WRITTEN TASK: Copy out the items below, swapping every "Shared tag" for "Common tag" and leaving all other text unchanged.

Saved entries:
=======
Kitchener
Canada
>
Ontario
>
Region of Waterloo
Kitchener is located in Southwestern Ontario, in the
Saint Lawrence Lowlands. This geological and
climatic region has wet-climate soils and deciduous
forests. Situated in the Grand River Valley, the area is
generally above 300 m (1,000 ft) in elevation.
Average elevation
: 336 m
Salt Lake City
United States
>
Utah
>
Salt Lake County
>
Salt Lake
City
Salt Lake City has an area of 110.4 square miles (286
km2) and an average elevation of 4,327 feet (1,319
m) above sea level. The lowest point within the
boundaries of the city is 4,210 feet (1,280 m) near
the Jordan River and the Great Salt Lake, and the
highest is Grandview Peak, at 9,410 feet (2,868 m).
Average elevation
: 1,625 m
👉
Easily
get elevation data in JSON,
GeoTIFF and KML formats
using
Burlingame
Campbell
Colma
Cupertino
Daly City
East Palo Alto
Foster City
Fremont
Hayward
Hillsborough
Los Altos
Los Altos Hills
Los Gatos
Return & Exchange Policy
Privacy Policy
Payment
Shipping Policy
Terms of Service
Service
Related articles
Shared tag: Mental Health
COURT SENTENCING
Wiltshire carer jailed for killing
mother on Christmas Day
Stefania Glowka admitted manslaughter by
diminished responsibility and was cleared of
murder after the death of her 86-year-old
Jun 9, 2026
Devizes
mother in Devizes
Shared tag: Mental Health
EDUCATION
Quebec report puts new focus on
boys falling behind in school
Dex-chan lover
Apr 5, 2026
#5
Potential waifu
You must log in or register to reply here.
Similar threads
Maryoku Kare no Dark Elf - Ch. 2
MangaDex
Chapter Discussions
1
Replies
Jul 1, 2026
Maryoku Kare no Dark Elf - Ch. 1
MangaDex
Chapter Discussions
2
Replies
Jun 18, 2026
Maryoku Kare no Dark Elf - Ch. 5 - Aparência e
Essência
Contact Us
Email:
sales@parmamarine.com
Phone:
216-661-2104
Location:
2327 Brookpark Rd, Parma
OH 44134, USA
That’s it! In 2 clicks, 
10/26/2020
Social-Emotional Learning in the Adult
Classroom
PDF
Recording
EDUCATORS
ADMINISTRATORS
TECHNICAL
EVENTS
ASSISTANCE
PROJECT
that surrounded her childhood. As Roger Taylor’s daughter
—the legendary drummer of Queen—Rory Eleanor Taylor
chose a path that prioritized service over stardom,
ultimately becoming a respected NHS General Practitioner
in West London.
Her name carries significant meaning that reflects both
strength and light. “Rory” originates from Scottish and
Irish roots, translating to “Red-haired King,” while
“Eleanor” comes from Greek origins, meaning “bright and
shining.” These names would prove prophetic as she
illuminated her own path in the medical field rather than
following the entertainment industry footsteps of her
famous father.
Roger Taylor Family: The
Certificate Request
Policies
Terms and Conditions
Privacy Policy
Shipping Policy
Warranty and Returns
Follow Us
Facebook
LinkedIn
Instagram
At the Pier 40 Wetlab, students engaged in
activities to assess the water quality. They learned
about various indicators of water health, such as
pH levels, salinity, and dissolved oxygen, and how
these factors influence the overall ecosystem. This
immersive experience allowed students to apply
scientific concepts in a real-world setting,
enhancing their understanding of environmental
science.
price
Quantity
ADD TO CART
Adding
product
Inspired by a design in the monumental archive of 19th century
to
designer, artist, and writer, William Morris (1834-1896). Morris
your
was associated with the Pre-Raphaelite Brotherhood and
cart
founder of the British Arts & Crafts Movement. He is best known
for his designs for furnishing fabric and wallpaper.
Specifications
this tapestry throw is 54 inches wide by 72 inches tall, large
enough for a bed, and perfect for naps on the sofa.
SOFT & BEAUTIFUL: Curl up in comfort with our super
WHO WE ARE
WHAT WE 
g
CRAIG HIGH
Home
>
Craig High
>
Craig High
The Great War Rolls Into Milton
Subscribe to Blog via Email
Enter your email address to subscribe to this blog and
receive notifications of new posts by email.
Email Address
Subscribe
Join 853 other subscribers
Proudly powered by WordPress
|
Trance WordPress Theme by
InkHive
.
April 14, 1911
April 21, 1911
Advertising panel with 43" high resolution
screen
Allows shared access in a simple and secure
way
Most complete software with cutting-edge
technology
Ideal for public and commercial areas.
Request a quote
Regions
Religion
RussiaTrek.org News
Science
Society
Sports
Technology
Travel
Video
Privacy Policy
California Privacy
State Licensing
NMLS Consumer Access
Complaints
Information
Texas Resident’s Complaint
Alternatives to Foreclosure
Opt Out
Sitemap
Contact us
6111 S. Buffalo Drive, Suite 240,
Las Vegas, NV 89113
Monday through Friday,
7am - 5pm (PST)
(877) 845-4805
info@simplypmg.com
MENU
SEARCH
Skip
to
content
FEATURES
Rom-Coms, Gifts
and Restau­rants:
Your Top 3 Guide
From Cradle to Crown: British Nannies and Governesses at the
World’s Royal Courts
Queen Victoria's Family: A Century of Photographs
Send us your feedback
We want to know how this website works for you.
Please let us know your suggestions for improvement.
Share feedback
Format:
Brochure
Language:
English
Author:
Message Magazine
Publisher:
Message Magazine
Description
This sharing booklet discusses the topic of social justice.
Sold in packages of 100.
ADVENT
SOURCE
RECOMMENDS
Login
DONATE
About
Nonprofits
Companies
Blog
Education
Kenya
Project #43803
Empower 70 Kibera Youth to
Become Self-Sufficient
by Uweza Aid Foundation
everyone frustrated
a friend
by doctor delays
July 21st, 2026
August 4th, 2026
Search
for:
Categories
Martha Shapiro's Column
=======
TASK RESPONSE:
Kitchener
Canada
>
Ontario
>
Region of Waterloo
Kitchener is located in Southwestern Ontario, in the
Saint Lawrence Lowlands. This geological and
climatic region has wet-climate soils and deciduous
forests. Situated in the Grand River Valley, the area is
generally above 300 m (1,000 ft) in elevation.
Average elevation
: 336 m
Salt Lake City
United States
>
Utah
>
Salt Lake County
>
Salt Lake
City
Salt Lake City has an area of 110.4 square miles (286
km2) and an average elevation of 4,327 feet (1,319
m) above sea level. The lowest point within the
boundaries of the city is 4,210 feet (1,280 m) near
the Jordan River and the Great Salt Lake, and the
highest is Grandview Peak, at 9,410 feet (2,868 m).
Average elevation
: 1,625 m
👉
Easily
get elevation data in JSON,
GeoTIFF and KML formats
using
Burlingame
Campbell
Colma
Cupertino
Daly City
East Palo Alto
Foster City
Fremont
Hayward
Hillsborough
Los Altos
Los Altos Hills
Los Gatos
Return & Exchange Policy
Privacy Policy
Payment
Shipping Policy
Terms of Service
Service
Related articles
Common tag: Mental Health
COURT SENTENCING
Wiltshire carer jailed for killing
mother on Christmas Day
Stefania Glowka admitted manslaughter by
diminished responsibility and was cleared of
murder after the death of her 86-year-old
Jun 9, 2026
Devizes
mother in Devizes
Common tag: Mental Health
EDUCATION
Quebec report puts new focus on
boys falling behind in school
Dex-chan lover
Apr 5, 2026
#5
Potential waifu
You must log in or register to reply here.
Similar threads
Maryoku Kare no Dark Elf - Ch. 2
MangaDex
Chapter Discussions
1
Replies
Jul 1, 2026
Maryoku Kare no Dark Elf - Ch. 1
MangaDex
Chapter Discussions
2
Replies
Jun 18, 2026
Maryoku Kare no Dark Elf - Ch. 5 - Aparência e
Essência
Contact Us
Email:
sales@parmamarine.com
Phone:
216-661-2104
Location:
2327 Brookpark Rd, Parma
OH 44134, USA
That’s it! In 2 clicks, 
10/26/2020
Social-Emotional Learning in the Adult
Classroom
PDF
Recording
EDUCATORS
ADMINISTRATORS
TECHNICAL
EVENTS
ASSISTANCE
PROJECT
that surrounded her childhood. As Roger Taylor’s daughter
—the legendary drummer of Queen—Rory Eleanor Taylor
chose a path that prioritized service over stardom,
ultimately becoming a respected NHS General Practitioner
in West London.
Her name carries significant meaning that reflects both
strength and light. “Rory” originates from Scottish and
Irish roots, translating to “Red-haired King,” while
“Eleanor” comes from Greek origins, meaning “bright and
shining.” These names would prove prophetic as she
illuminated her own path in the medical field rather than
following the entertainment industry footsteps of her
famous father.
Roger Taylor Family: The
Certificate Request
Policies
Terms and Conditions
Privacy Policy
Shipping Policy
Warranty and Returns
Follow Us
Facebook
LinkedIn
Instagram
At the Pier 40 Wetlab, students engaged in
activities to assess the water quality. They learned
about various indicators of water health, such as
pH levels, salinity, and dissolved oxygen, and how
these factors influence the overall ecosystem. This
immersive experience allowed students to apply
scientific concepts in a real-world setting,
enhancing their understanding of environmental
science.
price
Quantity
ADD TO CART
Adding
product
Inspired by a design in the monumental archive of 19th century
to
designer, artist, and writer, William Morris (1834-1896). Morris
your
was associated with the Pre-Raphaelite Brotherhood and
cart
founder of the British Arts & Crafts Movement. He is best known
for his designs for furnishing fabric and wallpaper.
Specifications
this tapestry throw is 54 inches wide by 72 inches tall, large
enough for a bed, and perfect for naps on the sofa.
SOFT & BEAUTIFUL: Curl up in comfort with our super
WHO WE ARE
WHAT WE 
g
CRAIG HIGH
Home
>
Craig High
>
Craig High
The Great War Rolls Into Milton
Subscribe to Blog via Email
Enter your email address to subscribe to this blog and
receive notifications of new posts by email.
Email Address
Subscribe
Join 853 other subscribers
Proudly powered by WordPress
|
Trance WordPress Theme by
InkHive
.
April 14, 1911
April 21, 1911
Advertising panel with 43" high resolution
screen
Allows shared access in a simple and secure
way
Most complete software with cutting-edge
technology
Ideal for public and commercial areas.
Request a quote
Regions
Religion
RussiaTrek.org News
Science
Society
Sports
Technology
Travel
Video
Privacy Policy
California Privacy
State Licensing
NMLS Consumer Access
Complaints
Information
Texas Resident’s Complaint
Alternatives to Foreclosure
Opt Out
Sitemap
Contact us
6111 S. Buffalo Drive, Suite 240,
Las Vegas, NV 89113
Monday through Friday,
7am - 5pm (PST)
(877) 845-4805
info@simplypmg.com
MENU
SEARCH
Skip
to
content
FEATURES
Rom-Coms, Gifts
and Restau­rants:
Your Top 3 Guide
From Cradle to Crown: British Nannies and Governesses at the
World’s Royal Courts
Queen Victoria's Family: A Century of Photographs
Send us your feedback
We want to know how this website works for you.
Please let us know your suggestions for improvement.
Share feedback
Format:
Brochure
Language:
English
Author:
Message Magazine
Publisher:
Message Magazine
Description
This sharing booklet discusses the topic of social justice.
Sold in packages of 100.
ADVENT
SOURCE
RECOMMENDS
Login
DONATE
About
Nonprofits
Companies
Blog
Education
Kenya
Project #43803
Empower 70 Kibera Youth to
Become Self-Sufficient
by Uweza Aid Foundation
everyone frustrated
a friend
by doctor delays
July 21st, 2026
August 4th, 2026
Search
for:
Categories
Martha Shapiro's Column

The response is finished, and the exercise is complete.